The Creek


Most times the dead move on... Sometimes they want Revenge

The Creek The Creek opens with seven friends partying at a remote cabin in the woods when one of their number – Billy (Tim Jesiolowski) – is killed by an unseen attacker.

We then jump forward five years and the remaining friends have grown older and grown apart. But now, as the fifth anniversary of Billy’s death approaches, each of the six friends sees his ghost. Not sure why they’ve seen a ghost and, individually, not entirely convinced that they have seen a ghost, the friends start to seek each other out and, between them, they decide that they should return to the place where Billy died.

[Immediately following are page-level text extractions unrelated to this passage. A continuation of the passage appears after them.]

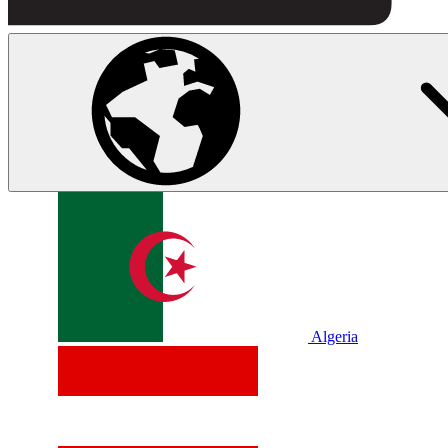
Algeria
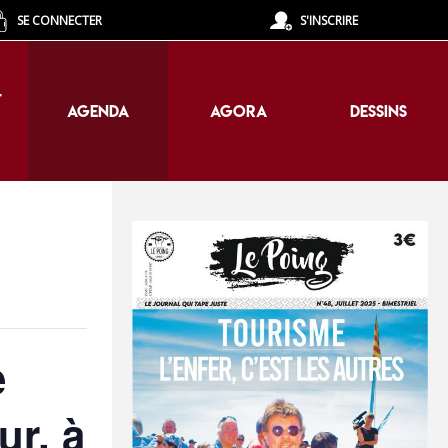
SE CONNECTER
S'INSCRIRE
T
AGENDA
AGORA
DESSINS
T
AGENDA
AGORA
DESSINS
e
ur, à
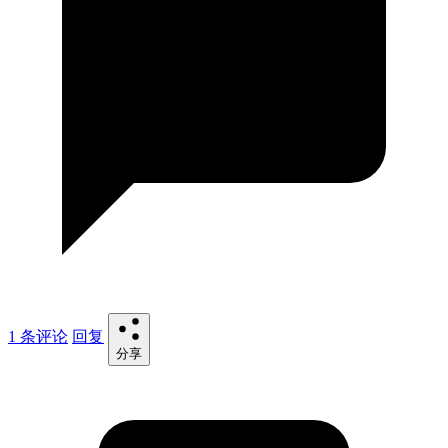
1 条评论
回复
分享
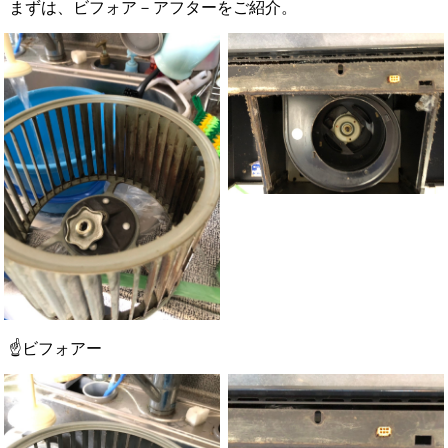
まずは、ビフォア－アフターをご紹介。
☝ビフォアー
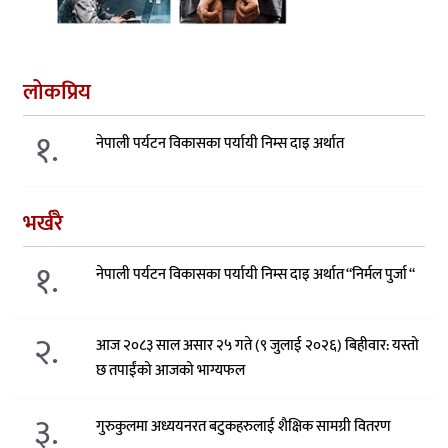
लोकप्रिय
१.
नेपाली पर्यटन विकासका पर्यायी निम्स दाइ अर्थात
भर्खरै
१.
नेपाली पर्यटन विकासका पर्यायी निम्स दाइ अर्थात “निर्मल पुर्जा “
२.
आज २०८३ साल असार २५ गते (९ जुलाई २०२६) बिहीवार: यस्तो
छ तपाईंको आजको भाग्यफल
३.
गुरुकुलमा अध्ययनरत बटुकहरुलाई शैक्षिक सामग्री वितरण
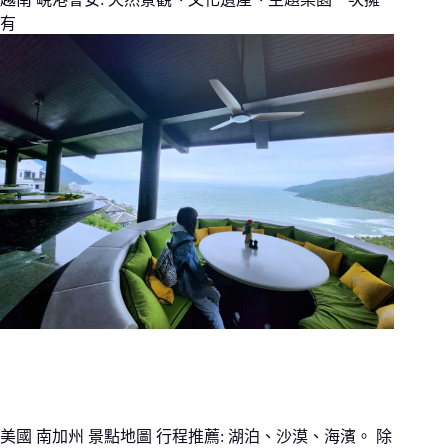
有
美國 南加州 景點地圖 行程推薦: 湖泊、沙漠、海濱。 除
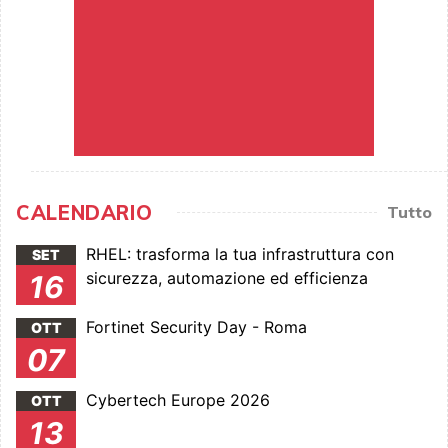
CALENDARIO
Tutto
RHEL: trasforma la tua infrastruttura con
SET
sicurezza, automazione ed efficienza
16
Fortinet Security Day - Roma
OTT
07
Cybertech Europe 2026
OTT
13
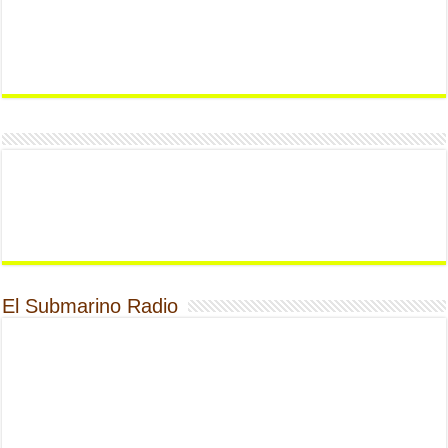
El Submarino Radio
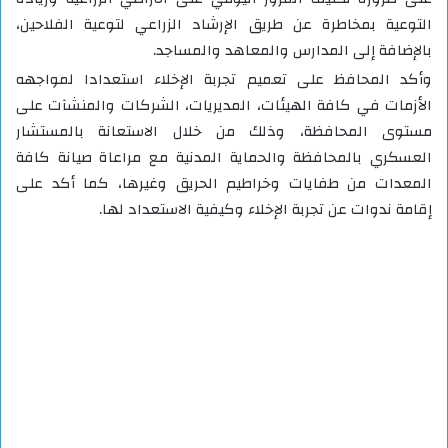
التوعية بمخاطرة عن طريق الإرشاد الزراعي لتوعية الفلاحين،
بالإضافة إلى المدارس والمعاهد والمساجد.
وأكد المحافظ على تعميم تجربة الإخلاء استعدادا لمواجهه
الأزمات في كافة الهيئات، المديريات، الشركات والمنشآت على
مستوى المحافظة، وذلك من خلال الاستعانة بالمستشار
العسكري بالمحافظة والحماية المدنية مع مراعاة صيانة كافة
المعدات من طفايات وخراطيم الحريق وغيرها، كما أكد على
إقامة ندوات عن تجربة الإخلاء وكيفية الاستعداد لها.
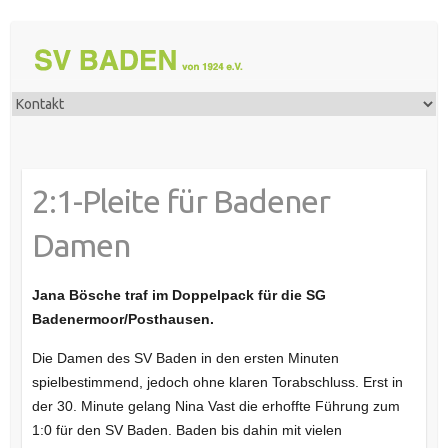
2:1-Pleite für Badener
Damen
Jana Bösche traf im Doppelpack für die SG
Badenermoor/Posthausen.
Die Damen des SV Baden in den ersten Minuten
spielbestimmend, jedoch ohne klaren Torabschluss. Erst in
der 30. Minute gelang Nina Vast die erhoffte Führung zum
1:0 für den SV Baden. Baden bis dahin mit vielen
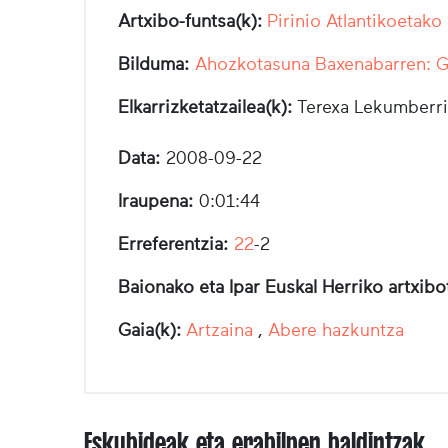
Artxibo-funtsa(k):
Pirinio Atlantikoetako
Bilduma:
Ahozkotasuna Baxenabarren: Ga
Elkarrizketatzailea(k):
Terexa Lekumberri
Data:
2008-09-22
Iraupena:
0:01:44
Erreferentzia:
22
-2
Baionako eta Ipar Euskal Herriko artxib
Gaia(k):
Artzaina
,
Abere hazkuntza
Eskubideak eta erabilpen baldintzak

And it’s here, in the woods, at night, that they begin to discuss what happened all those years ago. Billy’s murder, it turns out, was recorded by the police as an accident but not everyone is convinced. And, as all of the old tensions and animosities start to emerge, the inevitable question gets asked: If Billy was murdered, who was responsible?

While watching this The Creek, I found it very easy to forget that it is an independent film. Much of it is filmed outdoors and at night, which is always difficult, but writer/director Erik Soulliard’s visual sense combined Jason Contino’s superb cinematography really does lend a genuinely creepy atmosphere to the events.

While the acting is a bit variable in places, it is never less than competent and there are a couple of stand-out performances, most consistently from Kathryn Merry. And, as Billy’s ghost watches his former friends speculate about what may or may not have happened five years previously, and increasingly fall out with each other, the film builds a real sense of paranoia.

This continues until about the one hour mark at which point the truth is revealed and from this point on the film really racks up the tension - so much so that it really does keep you on the edge of your seat.

With very impressive production values and a strong story, The Creek is genuinely gripping from start to finish. This is an excellent film from start to finish and well worth tracking down.